For two decades, researchers have used brain imaging technology to try to identify how the structure and function of a person’s brain relates to a range of mental illnesses, from anxiety and depression to suicidal tendencies.
But a new paper, published Wednesday in Nature, raises the question of whether much of this research actually produces valid findings. Many such studies, the paper’s authors found, typically include fewer than two dozen participants, far fewer than the number needed to generate reliable results.
“You need thousands of individuals,” said Scott Marek, a psychiatric researcher at Washington University School of Medicine in St. Louis and an author of the paper. He described the finding as a “gut punch” to the typical studies that use imaging to better understand mental health.

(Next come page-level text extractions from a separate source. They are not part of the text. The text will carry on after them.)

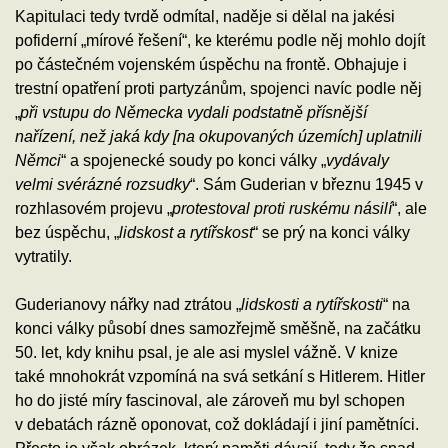
Kapitulaci tedy tvrdě odmítal, naděje si dělal na jakési
pofiderní „mírové řešení“, ke kterému podle něj mohlo dojít
po částečném vojenském úspěchu na frontě. Obhajuje i
trestní opatření proti partyzánům, spojenci navíc podle něj
„
při vstupu do Německa vydali podstatně přísnější
nařízení, než jaká kdy [na okupovaných územích] uplatnili
Němci
“ a spojenecké soudy po konci války „
vydávaly
velmi svérázné rozsudky
“. Sám Guderian v březnu 1945 v
rozhlasovém projevu „
protestoval proti ruskému násilí
“, ale
bez úspěchu, „
lidskost a rytířskost
“ se prý na konci války
vytratily.
Guderianovy nářky nad ztrátou „
lidskosti a rytířskosti
“ na
konci války působí dnes samozřejmě směšně, na začátku
50. let, kdy knihu psal, je ale asi myslel vážně. V knize
také mnohokrát vzpomíná na svá setkání s Hitlerem. Hitler
ho do jisté míry fascinoval, ale zároveň mu byl schopen
v debatách rázně oponovat, což dokládají i jiní pamětníci.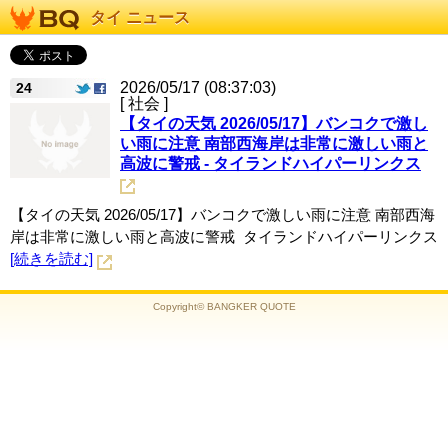
タイ ニュース
2026/05/17 (08:37:03)
24
[ 社会 ]
【タイの天気 2026/05/17】バンコクで激し
い雨に注意 南部西海岸は非常に激しい雨と
高波に警戒 - タイランドハイパーリンクス
【タイの天気 2026/05/17】バンコクで激しい雨に注意 南部西海
岸は非常に激しい雨と高波に警戒 タイランドハイパーリンクス
[続きを読む]
Copyright© BANGKER QUOTE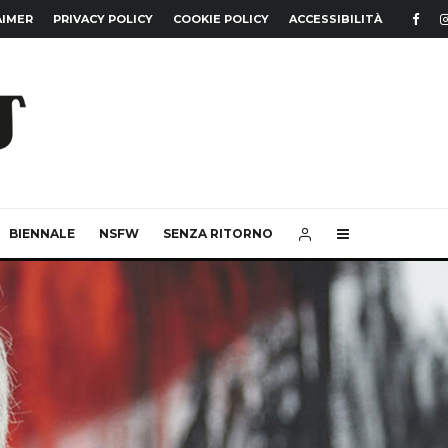
AIMER
PRIVACY POLICY
COOKIE POLICY
ACCESSIBILITÀ
BIENNALE
NSFW
SENZA RITORNO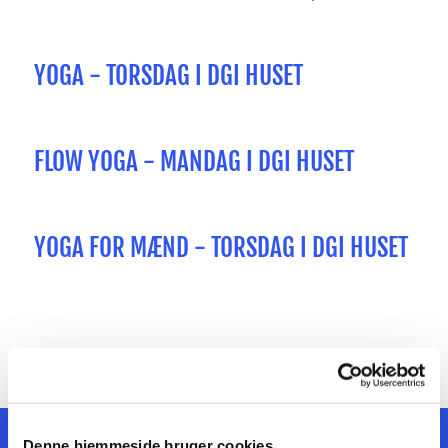
YOGA - TORSDAG I DGI HUSET
FLOW YOGA - MANDAG I DGI HUSET
YOGA FOR MÆND - TORSDAG I DGI HUSET
Denne hjemmeside bruger cookies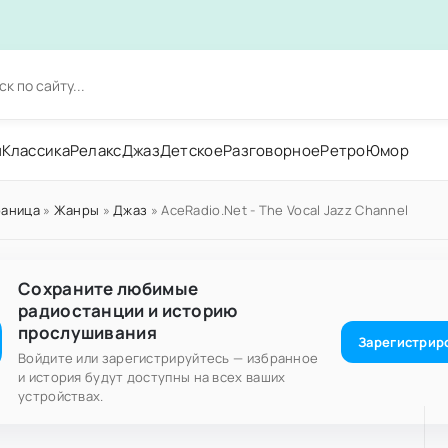
н
Классика
Релакс
Джаз
Детское
Разговорное
Ретро
Юмор
раница
»
Жанры
»
Джаз
» AceRadio.Net - The Vocal Jazz Channel
Сохраните любимые
радиостанции и историю
прослушивания
Зарегистрир
Войдите или зарегистрируйтесь — избранное
и история будут доступны на всех ваших
устройствах.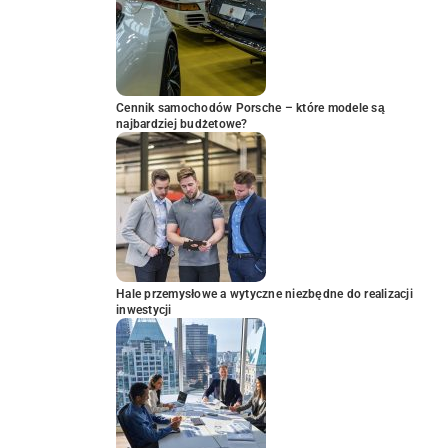
Cennik samochodów Porsche – które modele są
najbardziej budżetowe?
Hale przemysłowe a wytyczne niezbędne do realizacji
inwestycji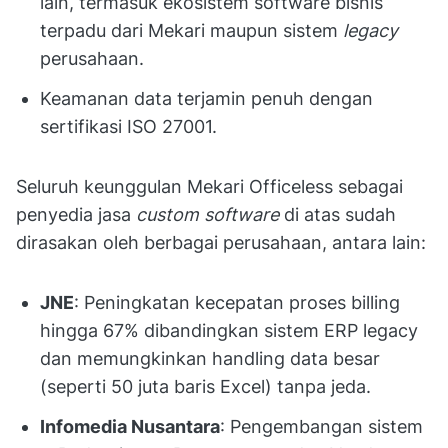
lain, termasuk ekosistem software bisnis
terpadu dari Mekari maupun sistem
legacy
perusahaan.
Keamanan data terjamin penuh dengan
sertifikasi ISO 27001.
Seluruh keunggulan Mekari Officeless sebagai
penyedia jasa
custom software
di atas sudah
dirasakan oleh berbagai perusahaan, antara lain:
JNE
: Peningkatan kecepatan proses billing
hingga 67% dibandingkan sistem ERP legacy
dan memungkinkan handling data besar
(seperti 50 juta baris Excel) tanpa jeda.
Infomedia Nusantara
: Pengembangan sistem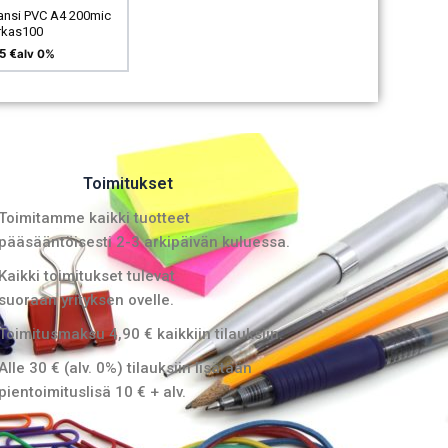
ansi PVC A4 200mic
rkas100
95
€
alv 0%
Toimitukset
Toimitamme kaikki tuotteet
pääsääntöisesti 2-3 arkipäivän kuluessa.
Kaikki toimitukset tulevat
suoraan yrityksen ovelle.
Toimitusmaksu 4,90 € kaikkiin tilauksiin.
Alle 30 € (alv. 0%) tilauksiin lisätään
pientoimituslisä 10 € + alv.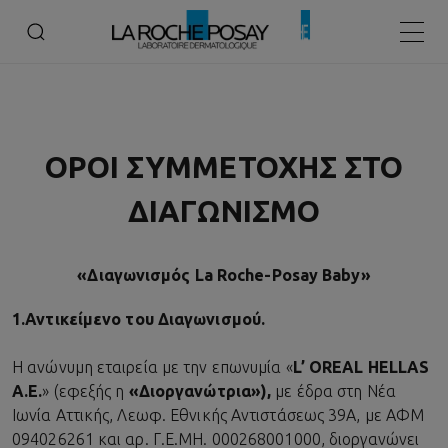
Αρχική
ΟΡΟΙ ΣΥΜΜΕΤΟΧΗΣ ΣΤΟ ΔΙΑΓΩΝΙΣΜΟ BABY
Κεντρ
ΟΡΟΙ ΣΥΜΜΕΤΟΧΗΣ ΣΤΟ
ΔΙΑΓΩΝΙΣΜΟ
«Διαγωνισμός La Roche-Posay Baby»
1.
Αντικείμενο του Διαγωνισμού.
Η ανώνυμη εταιρεία με την επωνυμία «
L’ OREAL HELLAS
Α.Ε.
» (εφεξής η
«Διοργανώτρια»),
με έδρα στη Νέα
Ιωνία Αττικής, Λεωφ. Εθνικής Αντιστάσεως 39Α, με ΑΦΜ
094026261 και αρ. Γ.Ε.ΜΗ. 000268001000, διοργανώνει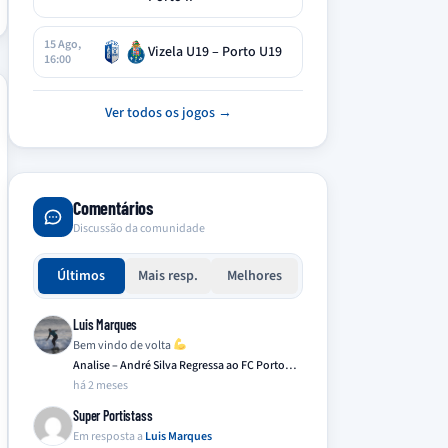
15 Ago,
Vizela U19 – Porto U19
16:00
Ver todos os jogos →
Comentários
Discussão da comunidade
Últimos
Mais resp.
Melhores
Luis Marques
Bem vindo de volta
Analise – André Silva Regressa ao FC Porto…
há 2 meses
Super Portistass
Em resposta a
Luis Marques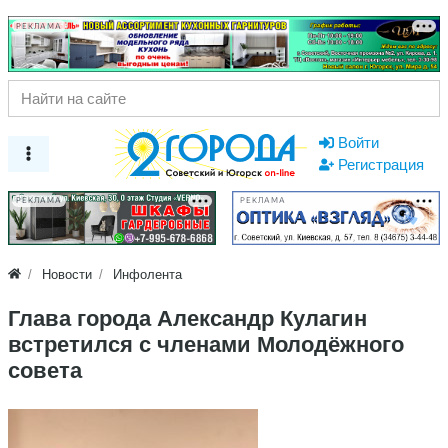
РЕКЛАМА
Войти
Регистрация
РЕКЛАМА
РЕКЛАМА
Новости
Инфолента
Глава города Александр Кулагин
встретился с членами Молодёжного
совета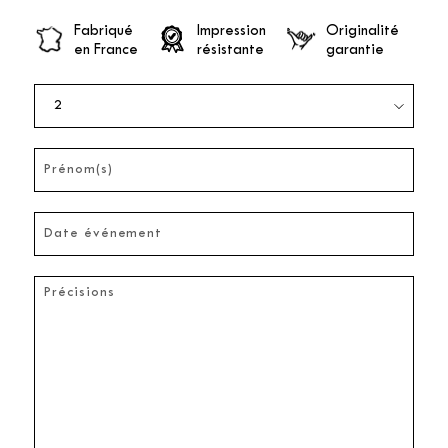
Fabriqué
Impression
Originalité
en France
résistante
garantie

Studies using magnetic resonance imaging technology usually temper their conclusions with a cautionary note about the small sample size. But recruiting participants can be time-consuming and expensive, ranging from $600 to $2,000 per hour, said Dr. Nico Dosenbach, a neurologist at Washington University School of Medicine and another author on the paper. The median number of subjects in mental health studies that use brain imaging is about 23, he added.
But the Nature paper shows that the data from just two dozen subjects is generally insufficient to be reliable and could, in fact, yield “hugely inflated” findings,” Dr. Dosenbach said.
For their analysis, the researchers examined three of the largest studies using brain imaging technology to draw conclusions about brain structure and mental health. All three studies are underway: the Human Connectome Project, which has 1,200 participants; the Adolescent Brain Cognitive Development, or ABCD, study, with 12,000 participants; and the UK Biobank study, with 35,700 participants.
The authors of the Nature paper looked at subsets of data within those three studies to determine whether smaller slices were misleading or “reproducible,” meaning the findings can be considered scientifically valid.
For example, the ABCD study looks at whether the thickness of the brain’s gray matter can be correlated with mental health and problem-solving ability. The authors of the Nature paper looked at small subsets within the large study and found that the subsets produced results that were unreliable compared to the results of the full data set.
On the other hand, the authors found that when results were generated based on sample size involving several thousand subjects, the findings were similar to those of the full data set.
The authors performed millions of calculations using different sample sizes and the hundreds of brain regions examined in the several large studies. Time and again, the researchers found that subsets of data from fewer than several thousand people did not produce results consistent with those of the full data set.
dr. Marek said the article’s findings were “definitely” applicable beyond mental health. Other areas, such as genomics and cancer research, have made their own trade-offs with the limits of small sample sizes and have tried to correct the course, he noted.
“My hunch is that this is a lot more about population science than any of those areas,” he said.